I also think the flat v. hierarchy is pointless. In my experience, people are to some extent naturally hierarchical in their social structures. If you don't agree - think about an argument on some implementation detail that has dragged on for hours, days, maybe weeks. People are begging "Will somebody just call it already?" There is an efficiency in having somebody who knows when and how to call it. That is a form of hierarchy. Look at an open source project - the ultimate decentralization case - and yet 99% of the time there are one or more alpha geeks. That is a form of hierarchy. The fact that it arises spontaneously and is consensual does not make it less so.

The problem with hierarchy generally is not in the concept - it is in the implementation, and its poor scalability.

[Disclaimer: I herd geeks for a living. I get to call it. That does not mean I think I am better than my coders, nor that I know more than them, nor that I should be paid more. I like to think I am an asset to them].

Dissent and diversity in a company sounds great...till you realize that way leads to Yahoo/MSFT while hierarchy/command'n'control leads to Apple, Facebook, and the newly invigorated Google.

Serious dissent between companies is good, but strong dissent within means no guiding vision or purpose.

Sounds great but,

"There is no amount of training that would make up for the talent we’d extinguish by teaching them how to write annual reviews."

Leadership has nothing to do with writing annual reviews.

I heard that leadership means gathering people's power to accomplish a goal.

So while leadership may mean management, management is not inherently leadership.

Leadership and management are orthogonal. There are managers who couldn't lead their team out of a paper bag, and there are great leaders with "Intern" on their business cards.

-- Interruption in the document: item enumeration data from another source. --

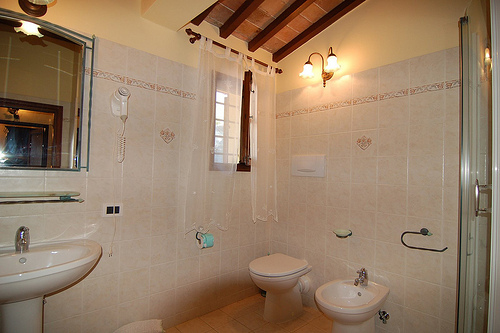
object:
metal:
[398, 227, 451, 255]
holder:
[396, 222, 451, 255]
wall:
[395, 127, 450, 208]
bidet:
[311, 271, 392, 324]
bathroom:
[0, 0, 499, 332]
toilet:
[240, 242, 313, 325]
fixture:
[299, 49, 335, 90]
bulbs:
[297, 55, 325, 82]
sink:
[1, 210, 109, 333]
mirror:
[0, 8, 98, 172]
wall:
[100, 35, 144, 81]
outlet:
[99, 200, 127, 221]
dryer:
[104, 80, 137, 165]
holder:
[327, 223, 355, 242]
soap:
[331, 226, 353, 238]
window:
[206, 76, 258, 171]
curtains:
[246, 59, 283, 224]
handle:
[466, 175, 495, 219]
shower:
[443, 4, 498, 333]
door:
[447, 11, 496, 333]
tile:
[371, 153, 411, 188]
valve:
[377, 310, 394, 327]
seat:
[245, 249, 310, 282]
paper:
[193, 233, 218, 251]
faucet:
[12, 221, 38, 257]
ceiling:
[174, 1, 386, 66]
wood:
[231, 70, 257, 174]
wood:
[247, 2, 310, 50]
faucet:
[350, 263, 372, 295]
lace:
[252, 62, 287, 223]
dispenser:
[191, 230, 220, 251]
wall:
[153, 226, 188, 261]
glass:
[470, 44, 493, 175]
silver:
[471, 175, 481, 218]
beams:
[218, 0, 267, 40]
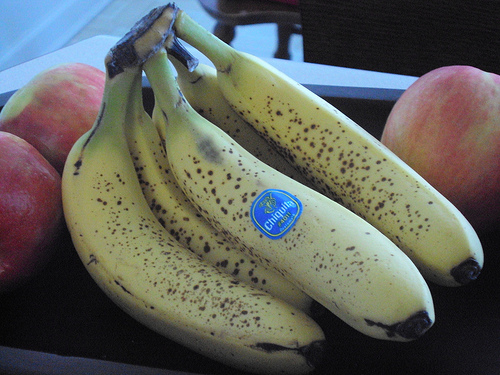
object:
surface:
[1, 70, 498, 374]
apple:
[386, 32, 488, 179]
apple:
[2, 32, 97, 132]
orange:
[380, 62, 497, 228]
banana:
[66, 0, 498, 375]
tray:
[1, 75, 498, 372]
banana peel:
[287, 222, 375, 285]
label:
[241, 189, 312, 243]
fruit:
[66, 52, 435, 329]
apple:
[0, 130, 63, 287]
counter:
[31, 27, 448, 94]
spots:
[71, 116, 372, 300]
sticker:
[249, 189, 301, 239]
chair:
[195, 1, 309, 61]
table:
[292, 0, 499, 78]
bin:
[4, 31, 478, 368]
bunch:
[71, 3, 481, 373]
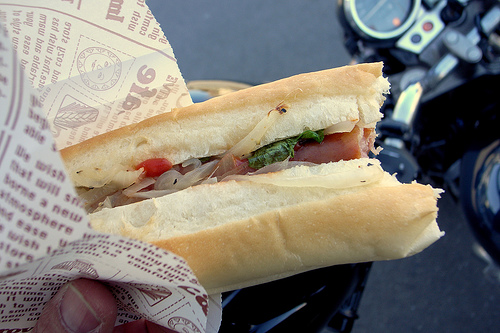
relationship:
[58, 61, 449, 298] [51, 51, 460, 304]
bread with bread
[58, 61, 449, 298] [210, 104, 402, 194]
bread with meat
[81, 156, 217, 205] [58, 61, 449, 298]
onion inside of bread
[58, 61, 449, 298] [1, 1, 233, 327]
bread inside of paper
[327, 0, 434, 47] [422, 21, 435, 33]
meter has button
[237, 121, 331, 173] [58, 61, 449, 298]
lettuce inside of a bread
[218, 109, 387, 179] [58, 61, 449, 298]
ham inside of a bread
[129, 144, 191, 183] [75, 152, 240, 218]
tomato on top of an onion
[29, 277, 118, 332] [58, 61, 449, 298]
man holding bread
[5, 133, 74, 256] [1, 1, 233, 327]
writing on a paper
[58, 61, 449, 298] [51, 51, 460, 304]
bread on bread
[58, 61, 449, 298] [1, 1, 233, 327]
bread wrapped in paper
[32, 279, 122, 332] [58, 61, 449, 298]
hand holding bread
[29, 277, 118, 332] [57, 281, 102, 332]
man has thumbnail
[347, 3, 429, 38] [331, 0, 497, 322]
gauge on top of a motorcycle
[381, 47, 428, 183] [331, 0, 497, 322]
handlebar on top of a motorcycle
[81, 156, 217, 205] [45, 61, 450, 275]
onion on inside of a sub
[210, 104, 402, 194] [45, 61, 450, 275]
meat on inside of a sub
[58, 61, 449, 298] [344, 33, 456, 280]
bread has bite taken out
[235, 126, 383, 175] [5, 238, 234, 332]
ham inside of a hand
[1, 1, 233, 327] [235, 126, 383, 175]
paper of a ham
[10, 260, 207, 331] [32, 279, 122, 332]
man has a hand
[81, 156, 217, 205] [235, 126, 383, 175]
onion on inside of a ham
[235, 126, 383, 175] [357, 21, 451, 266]
ham has eaten area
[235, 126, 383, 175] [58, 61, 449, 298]
ham inside of a bread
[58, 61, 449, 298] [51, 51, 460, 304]
bread made of bread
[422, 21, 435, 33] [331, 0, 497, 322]
button on top of a motorcycle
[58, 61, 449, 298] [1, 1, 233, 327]
bread inside of a paper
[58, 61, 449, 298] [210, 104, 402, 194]
bread has meat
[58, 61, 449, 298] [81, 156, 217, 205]
bread has onion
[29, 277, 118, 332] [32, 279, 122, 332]
man has hand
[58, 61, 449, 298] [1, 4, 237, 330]
bread has wrapping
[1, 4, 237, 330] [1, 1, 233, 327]
wrapping made of paper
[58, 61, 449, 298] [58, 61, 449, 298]
bread has bread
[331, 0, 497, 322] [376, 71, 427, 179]
motorcycle has handlebar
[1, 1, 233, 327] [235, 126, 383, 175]
paper around ham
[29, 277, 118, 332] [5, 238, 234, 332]
man has hand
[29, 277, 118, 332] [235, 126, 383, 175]
man holding ham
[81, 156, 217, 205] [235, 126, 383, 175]
onion inside of a ham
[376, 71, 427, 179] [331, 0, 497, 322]
handlebar on a motorcycle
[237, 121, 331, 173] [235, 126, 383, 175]
lettuce on inside of a ham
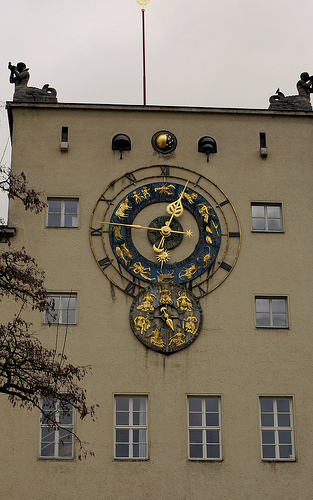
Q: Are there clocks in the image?
A: Yes, there is a clock.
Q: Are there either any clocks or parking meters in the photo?
A: Yes, there is a clock.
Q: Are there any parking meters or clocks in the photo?
A: Yes, there is a clock.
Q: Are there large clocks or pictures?
A: Yes, there is a large clock.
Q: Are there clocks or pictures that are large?
A: Yes, the clock is large.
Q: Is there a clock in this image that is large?
A: Yes, there is a large clock.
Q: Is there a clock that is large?
A: Yes, there is a clock that is large.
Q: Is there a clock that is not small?
A: Yes, there is a large clock.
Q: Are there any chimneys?
A: No, there are no chimneys.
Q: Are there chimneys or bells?
A: No, there are no chimneys or bells.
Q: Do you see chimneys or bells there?
A: No, there are no chimneys or bells.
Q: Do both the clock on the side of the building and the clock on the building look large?
A: Yes, both the clock and the clock are large.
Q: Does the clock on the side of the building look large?
A: Yes, the clock is large.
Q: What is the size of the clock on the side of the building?
A: The clock is large.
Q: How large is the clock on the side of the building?
A: The clock is large.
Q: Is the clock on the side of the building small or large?
A: The clock is large.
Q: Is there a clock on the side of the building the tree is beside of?
A: Yes, there is a clock on the side of the building.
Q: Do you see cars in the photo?
A: No, there are no cars.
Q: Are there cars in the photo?
A: No, there are no cars.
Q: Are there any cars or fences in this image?
A: No, there are no cars or fences.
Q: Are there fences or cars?
A: No, there are no cars or fences.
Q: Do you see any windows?
A: Yes, there is a window.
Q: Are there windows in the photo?
A: Yes, there is a window.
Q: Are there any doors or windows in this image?
A: Yes, there is a window.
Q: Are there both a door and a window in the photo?
A: No, there is a window but no doors.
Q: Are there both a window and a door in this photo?
A: No, there is a window but no doors.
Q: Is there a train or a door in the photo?
A: No, there are no doors or trains.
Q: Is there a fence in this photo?
A: No, there are no fences.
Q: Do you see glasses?
A: No, there are no glasses.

More importantly, there are leaders who aren't even _good_ at management tasks. Just because everyone trusts your opinion on architectural design doesn't mean you should be assigning tasks, or prioritizing the backlog.

so, you like flat, like Facebook's one ? :



Joking aside, one of the places I worked tried to hire an ex-Google CTO, He basically wanted to be the CTO and then have 20-30 developers reporting directly to him. That to me is flat. And that did not fly well with the business people. "No! We must have 3-4 subordinates max under each role, reporting up the hierarchy!" I imagine you can't grow to a large size without hierarchy, but with 20-30 people it is possible to be flat.